– Pharyngitis is most commonly caused by viral infections.
– Bacterial play a much smaller; Group A Strep (GAS) is the leader of this small pack.
– GAS is primarily a disease of children (5-15yrs is the “sweet spot;” however, it does occur in younger and older.
– GAS is a self-limited disease!
So why do we care?
– GAS can lead to complications, of which, it is Acute Rheumatic Fever (ARF) that we aim to prevent with treatment of GAS.
– During epidemics, ~3% of GAS left untreated may lead to ARF. With GAS occurring in isolated sporadic events, the incidence of ARF is much lower.
– Primary ARF is generally a disease of the young (oldest case report that I have found was a 38yr old, which is young by my standards).Secondary ARF can occur at any age; once you have had it, ARF recurs easily.
– ~60% of ARF will develop Rheumatic Heart Disease (which is why we care).
– The sequela of ARF can be severe.
– Treatment of ARF is difficult, therefore prevention is better.
– Treating GAS can effectively prevent ARF; however, most pharyngitis is viral.
– How do you prevent ARF without throwing antibiotics at everyone with a sore throat?
Accurate diagnosis of GAS
– Unfortunately nothing is perfect. The physical findings overlap between GAS and Viral etiologies.
– Centor Criteria
> 1) Tonsillar Exudates, 2) Tender cerivical LAD, 3) Absence of cough, 4) Fever
> Each criteria = 1 point.
> Positive Predictive Value of 3 or 4 points = ~40% (~60% would have negative throat culture)
> Negative Predictive Value of a score of 0 = ~81%
> Works better to rule-out the condition rather than rule it in.
– Throat Culture requires “vigorous swabbing on both tonsils and posterior pharynx.”
– RADT – a negative result does not rule-out the condition, so culture is needed to confirm results.
– Because of lower incidence of GAS and even lower risk of ARF in adults, no confirmatory test is recommended.

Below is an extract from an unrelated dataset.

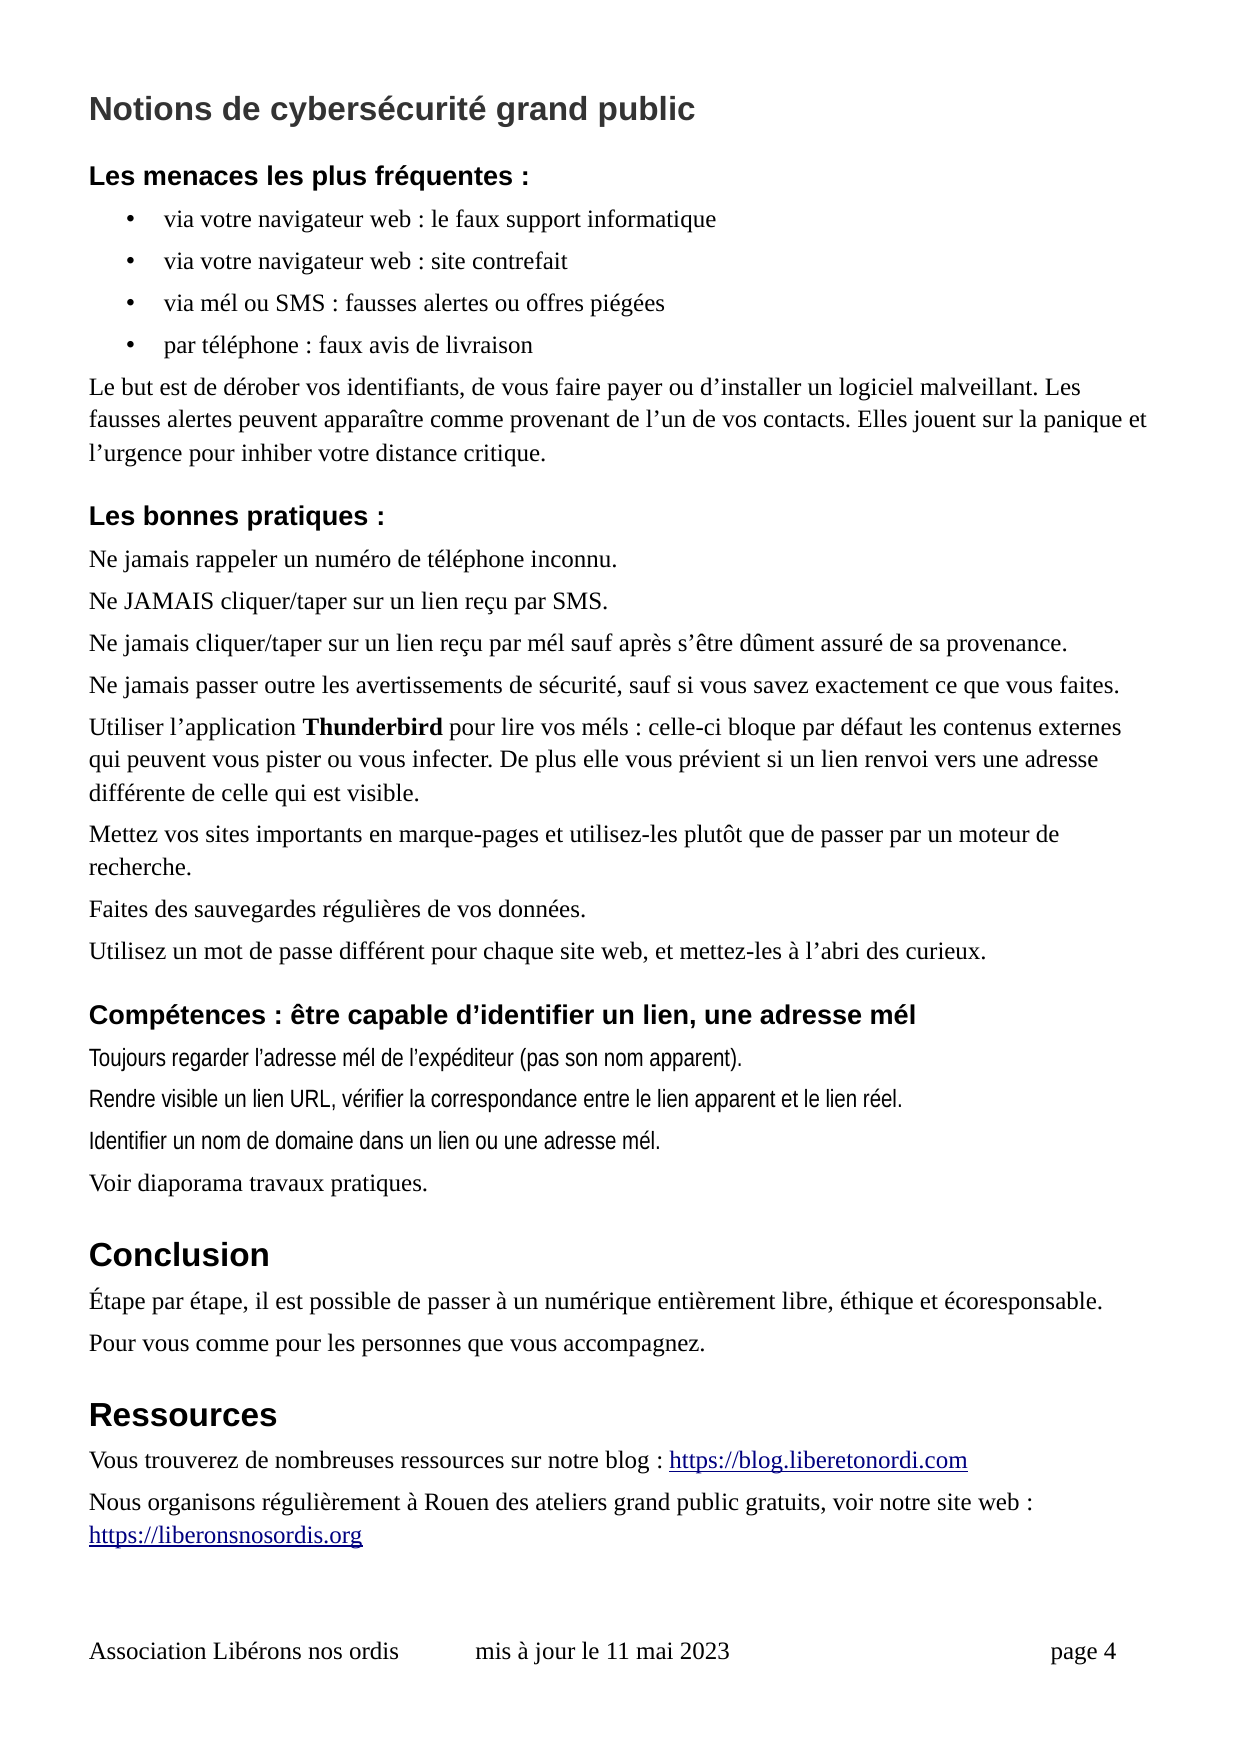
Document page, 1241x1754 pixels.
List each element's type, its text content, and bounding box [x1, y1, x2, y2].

subtitle Conclusion [88, 1235, 1152, 1273]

My interpretation of what the AHA recommends
– Use Centor Criteria to determine whether your pre-test probability is low enough to avoid testing.
– If you have no access to RADT, then use clinical suspicion and high Centor scores to treat empirically. Alternatively, a throat culture can be sent and antibiotic therapy delayed (you have more than a week (~10 days) before ARF would develop).
– If you have access to RADT, use it. Treat if positive. Send culture if negative and delay antibiotic therapy until result returns (unless it is an adult, in which case do not send culture).
– I would refrain from performing a test that I did not then act upon. Ask yourself whether you are going to ignore a negative RADT prior to doing it. If you are, then don’t do it. Although, I would prefer to ensure that I get an adequate sample and believe the test. That being said, we’ve all encountered that patient who made you break into a sweat to even get past his or her lips. In that case, if I don’t believe that I got an adequate sample, I won’t send the test and will either have the kid follow-up in another day or so to re-evaluate or treat empirically, depending on the H+P (and the phase of the moon).
Bisno, A: Editorial: Diagnosing Strep Throat in the Adult Patient: Do Clinical Criteria Really Suffice? Annals of Internal Medicine. July 15, 2003: 139 (2), 150-151.
Gerber, MA et al. Prevention of Rheumatic Fever and Diagnosis and Treatment of Acute Streptococcal Pharyngitis. AHA Scientific Statement. Circulation. 2009; 119:.